__Tasks for this exercise__:
1) Answer these about the forum thread on do-it-yourself projects for rabbits:
(a) What two materials did LuellaJean use to make the harness?
(b) How many harnesses did CB Millicent's rabbit chew off in one week?
(c) What two things did Tweetiepy make?
2) Continue the forum thread on do-it-yourself projects for rabbits, picking up after its final post.

__Document extract__:
# Do you DIY for your bunnies?



## LuellaJean (Jun 28, 2011)

So since I recently found out that my bunny brothers are in fact bunny brother and sister, I decided that Sweetie's blue harness just wasn't going to cut it! And I got creative... and I made her a harness with some grosgrain ribbon and heavy duty velcro. I was wondering, does anyone else have any good do-it-yourself ideas for our beloved bunnikins? I'd love to see pics and we could provide how-to's too!









This is before I added the bows


----------



## CB Millicent (Jun 29, 2011)

That is so cute!! I tried to put a harness on mine but she chewed FIVE of them off in one week! So she's a nudie now.


----------



## LuellaJean (Jun 29, 2011)

Lol nudie. I guess my 2 are tolerant of the harnesses because from 6 weeks old when I got them I started them wearing them. Sweetie tolerates the tutus I made for her too. They act like they aren't even there.


----------



## Nancy McClelland (Jun 29, 2011)

Very cute.


----------



## SOOOSKA (Jun 29, 2011)

Hi Luella,

I make mine clothes, blankets andpillows. Very spoilt bunnies.

I'm at work now so I can't post pictures but if you go to my blog you'll see lots of pictures of them.:biggrin2:

Susan


----------



## Tweetiepy (Jun 29, 2011)

My creativity is more cage related. I made both of mine hay racks & litter boxes. I like the idea of velcro for tying but I'd be scared the velcro would let loose if he tugged on it


----------



## bennibunny (Jun 29, 2011)

Luella, those are adorable! Benni would _kill_ them, but I think Harley would probably tolerate them. How exactly do you make them?


----------



## LuellaJean (Jun 30, 2011)

Thanks Jill! I'm actually going to be making another one with my sister on Friday, so I'll take step by step pictures. It's just sewing on the velcro and assembling the pieces. I also have store-bought harnesses that I used to estimate measurements and structure. PM me your email address and I'll send you the pics this weekend.


----------



## ReflectionOfImperfection (Jul 9, 2011)

That is very cute! you should sell them, lol. I would be a buyer!


----------



## LuellaJean (Jul 10, 2011)

I would be willing to make one for you!

__Material__:
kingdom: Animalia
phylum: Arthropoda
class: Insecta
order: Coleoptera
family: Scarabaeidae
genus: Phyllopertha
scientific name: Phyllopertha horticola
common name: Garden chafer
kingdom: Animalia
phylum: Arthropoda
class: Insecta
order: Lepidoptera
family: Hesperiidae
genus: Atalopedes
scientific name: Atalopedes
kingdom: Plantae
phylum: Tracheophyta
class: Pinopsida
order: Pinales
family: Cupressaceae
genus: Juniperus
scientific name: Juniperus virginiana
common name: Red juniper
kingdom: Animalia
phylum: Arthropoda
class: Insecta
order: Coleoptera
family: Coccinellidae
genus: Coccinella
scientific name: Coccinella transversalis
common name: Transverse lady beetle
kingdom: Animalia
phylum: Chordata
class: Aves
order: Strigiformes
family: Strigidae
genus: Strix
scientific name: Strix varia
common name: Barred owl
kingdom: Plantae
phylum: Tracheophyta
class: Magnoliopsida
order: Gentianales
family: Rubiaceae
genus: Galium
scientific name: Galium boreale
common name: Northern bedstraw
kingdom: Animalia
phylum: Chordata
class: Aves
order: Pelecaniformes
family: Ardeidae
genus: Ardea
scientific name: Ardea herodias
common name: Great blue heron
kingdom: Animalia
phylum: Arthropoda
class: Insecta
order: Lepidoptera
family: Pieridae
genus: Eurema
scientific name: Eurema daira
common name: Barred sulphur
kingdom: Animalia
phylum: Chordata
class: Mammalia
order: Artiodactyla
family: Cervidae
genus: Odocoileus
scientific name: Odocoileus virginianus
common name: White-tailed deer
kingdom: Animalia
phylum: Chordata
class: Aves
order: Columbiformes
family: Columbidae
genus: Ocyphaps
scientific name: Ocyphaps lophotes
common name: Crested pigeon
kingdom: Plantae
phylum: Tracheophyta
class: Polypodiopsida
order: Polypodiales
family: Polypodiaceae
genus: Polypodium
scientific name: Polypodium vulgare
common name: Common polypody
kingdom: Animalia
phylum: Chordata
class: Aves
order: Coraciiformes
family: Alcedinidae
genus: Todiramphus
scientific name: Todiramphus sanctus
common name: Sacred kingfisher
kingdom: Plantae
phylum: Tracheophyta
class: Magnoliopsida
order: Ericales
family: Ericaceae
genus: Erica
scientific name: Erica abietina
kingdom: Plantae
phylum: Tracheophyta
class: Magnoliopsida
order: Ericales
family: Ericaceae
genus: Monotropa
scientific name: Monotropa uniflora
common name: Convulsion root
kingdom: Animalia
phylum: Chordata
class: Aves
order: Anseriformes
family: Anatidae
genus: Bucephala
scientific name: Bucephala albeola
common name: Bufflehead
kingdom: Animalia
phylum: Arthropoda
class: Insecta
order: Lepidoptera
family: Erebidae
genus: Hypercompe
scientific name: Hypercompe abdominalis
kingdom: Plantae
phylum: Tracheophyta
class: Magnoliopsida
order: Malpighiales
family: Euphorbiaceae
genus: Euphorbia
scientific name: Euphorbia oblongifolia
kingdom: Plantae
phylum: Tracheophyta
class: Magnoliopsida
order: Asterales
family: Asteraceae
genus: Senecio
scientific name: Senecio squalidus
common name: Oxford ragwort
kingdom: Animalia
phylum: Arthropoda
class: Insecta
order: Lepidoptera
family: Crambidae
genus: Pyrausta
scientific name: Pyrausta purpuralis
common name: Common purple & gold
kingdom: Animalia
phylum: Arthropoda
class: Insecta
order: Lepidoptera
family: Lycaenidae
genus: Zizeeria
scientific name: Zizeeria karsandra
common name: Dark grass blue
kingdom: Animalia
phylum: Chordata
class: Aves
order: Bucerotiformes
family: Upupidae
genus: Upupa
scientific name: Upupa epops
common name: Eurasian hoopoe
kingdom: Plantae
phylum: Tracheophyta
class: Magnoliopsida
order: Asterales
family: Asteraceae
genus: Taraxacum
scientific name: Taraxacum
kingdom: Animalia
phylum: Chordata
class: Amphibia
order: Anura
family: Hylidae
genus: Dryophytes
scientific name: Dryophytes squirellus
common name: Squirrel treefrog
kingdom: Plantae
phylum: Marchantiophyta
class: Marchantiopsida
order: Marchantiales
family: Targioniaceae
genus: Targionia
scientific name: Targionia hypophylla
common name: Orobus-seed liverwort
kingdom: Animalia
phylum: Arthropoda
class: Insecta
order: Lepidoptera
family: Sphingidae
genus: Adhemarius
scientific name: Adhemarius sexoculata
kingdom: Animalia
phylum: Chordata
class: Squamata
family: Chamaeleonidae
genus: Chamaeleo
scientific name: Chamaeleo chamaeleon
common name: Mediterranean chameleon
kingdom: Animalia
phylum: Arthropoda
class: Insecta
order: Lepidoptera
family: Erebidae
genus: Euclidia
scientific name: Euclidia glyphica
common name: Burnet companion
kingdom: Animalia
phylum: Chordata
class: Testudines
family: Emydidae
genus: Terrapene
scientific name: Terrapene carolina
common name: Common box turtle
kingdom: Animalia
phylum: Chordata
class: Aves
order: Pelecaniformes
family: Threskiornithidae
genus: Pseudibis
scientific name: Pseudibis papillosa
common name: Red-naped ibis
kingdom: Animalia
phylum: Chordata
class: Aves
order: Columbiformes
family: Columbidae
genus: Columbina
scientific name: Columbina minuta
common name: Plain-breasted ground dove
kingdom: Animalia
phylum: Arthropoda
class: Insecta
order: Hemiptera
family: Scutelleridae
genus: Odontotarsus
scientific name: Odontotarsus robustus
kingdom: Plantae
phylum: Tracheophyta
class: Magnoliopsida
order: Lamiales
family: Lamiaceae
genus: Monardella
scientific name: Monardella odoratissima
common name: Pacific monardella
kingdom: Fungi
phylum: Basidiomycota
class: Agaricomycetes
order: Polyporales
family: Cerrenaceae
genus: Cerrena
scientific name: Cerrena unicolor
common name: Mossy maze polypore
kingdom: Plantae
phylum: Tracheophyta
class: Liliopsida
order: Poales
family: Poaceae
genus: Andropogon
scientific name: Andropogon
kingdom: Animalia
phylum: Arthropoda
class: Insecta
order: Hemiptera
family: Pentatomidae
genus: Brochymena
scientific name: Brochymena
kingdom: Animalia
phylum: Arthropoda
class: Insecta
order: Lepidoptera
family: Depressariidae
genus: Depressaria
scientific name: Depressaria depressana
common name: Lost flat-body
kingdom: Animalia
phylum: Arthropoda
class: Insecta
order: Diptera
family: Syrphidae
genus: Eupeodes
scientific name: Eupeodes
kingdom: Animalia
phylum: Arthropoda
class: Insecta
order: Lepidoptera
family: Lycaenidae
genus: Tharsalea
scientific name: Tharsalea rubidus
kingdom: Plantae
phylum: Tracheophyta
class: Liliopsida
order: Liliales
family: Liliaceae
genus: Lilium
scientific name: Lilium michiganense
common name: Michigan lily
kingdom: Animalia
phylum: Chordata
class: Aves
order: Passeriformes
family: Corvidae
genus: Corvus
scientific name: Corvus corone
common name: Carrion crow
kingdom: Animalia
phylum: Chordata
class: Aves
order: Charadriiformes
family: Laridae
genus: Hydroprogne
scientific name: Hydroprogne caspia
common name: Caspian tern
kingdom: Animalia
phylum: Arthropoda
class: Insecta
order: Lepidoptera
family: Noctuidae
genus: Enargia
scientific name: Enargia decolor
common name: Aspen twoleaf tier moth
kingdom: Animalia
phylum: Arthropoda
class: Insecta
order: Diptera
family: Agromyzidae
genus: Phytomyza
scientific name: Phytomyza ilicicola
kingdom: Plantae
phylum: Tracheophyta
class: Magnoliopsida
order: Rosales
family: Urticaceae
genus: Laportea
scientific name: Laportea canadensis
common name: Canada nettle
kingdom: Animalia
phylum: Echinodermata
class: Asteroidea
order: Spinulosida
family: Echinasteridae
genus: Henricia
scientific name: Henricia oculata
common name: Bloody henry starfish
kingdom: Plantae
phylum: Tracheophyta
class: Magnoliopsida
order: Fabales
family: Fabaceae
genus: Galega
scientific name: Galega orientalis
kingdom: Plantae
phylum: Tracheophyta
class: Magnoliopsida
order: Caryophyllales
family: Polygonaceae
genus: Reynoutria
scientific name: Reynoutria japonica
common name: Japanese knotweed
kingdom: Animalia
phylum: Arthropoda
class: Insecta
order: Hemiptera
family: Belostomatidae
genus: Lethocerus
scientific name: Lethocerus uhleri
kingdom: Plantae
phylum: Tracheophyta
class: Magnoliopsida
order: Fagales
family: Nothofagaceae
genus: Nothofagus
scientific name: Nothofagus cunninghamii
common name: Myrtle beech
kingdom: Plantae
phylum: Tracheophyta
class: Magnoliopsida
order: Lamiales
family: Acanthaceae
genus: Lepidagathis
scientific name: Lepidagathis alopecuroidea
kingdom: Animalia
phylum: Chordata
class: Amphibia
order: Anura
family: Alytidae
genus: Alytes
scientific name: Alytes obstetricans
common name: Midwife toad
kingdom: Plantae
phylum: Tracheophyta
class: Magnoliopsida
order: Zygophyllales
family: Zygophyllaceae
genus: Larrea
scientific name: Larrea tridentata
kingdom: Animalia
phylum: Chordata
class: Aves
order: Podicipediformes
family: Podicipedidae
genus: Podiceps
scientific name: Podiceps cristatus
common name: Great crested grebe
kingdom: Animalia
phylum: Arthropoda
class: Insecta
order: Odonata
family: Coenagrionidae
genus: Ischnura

__Outputs in order__:
1)
(a) Grosgrain ribbon and heavy duty velcro.
(b) Five.
(c) Hay racks and litter boxes.

2)
----------



## gemgnir (Aug 7, 2011)

I would love a DIY! I have wanted to get my bun a harness/leash but the ones in the pet stores.. just can't bring myself to do it. Just not my style! Need something waaay cuter. And I'm crafty, too! I'd love a list of DIY's here on RO!


----------



## funnybunnymummy (Aug 7, 2011)

That is SO cute! I love the bows! 

I DIYed Gus's cage and some agility equipment for him (which the lazy bunny never uses... ). Definitely saves money that way and you get EXACTLY what you want.

Rue


----------



## Little Cow (Aug 8, 2011)

I haven't tried a harness yet with ours but talking about clothes reminds me of the 4-H kids at our local fair. They have a regular rabbit show and also a costume class for the kids. It's so cute to see the kids dressed up to match their bunnies! There are rules for the bunnies comfort but the kids do a great job. (In case anyone is wondering, you get to keep your pet rabbit if you show in 4-H, you only auction off steers, hogs and sheep).


----------



## housetb (Aug 8, 2011)

I'm with the people who said they would be interested in instructions for making the leash! I want one for my little Rue because he loves exploring in different places, but the ones I've seen at the pet stores look uncomfortable or they are just too much.


----------



## Little Cow (Aug 12, 2011)

I forgot to say earlier that I think your harness is very well done and your bunny is very cute.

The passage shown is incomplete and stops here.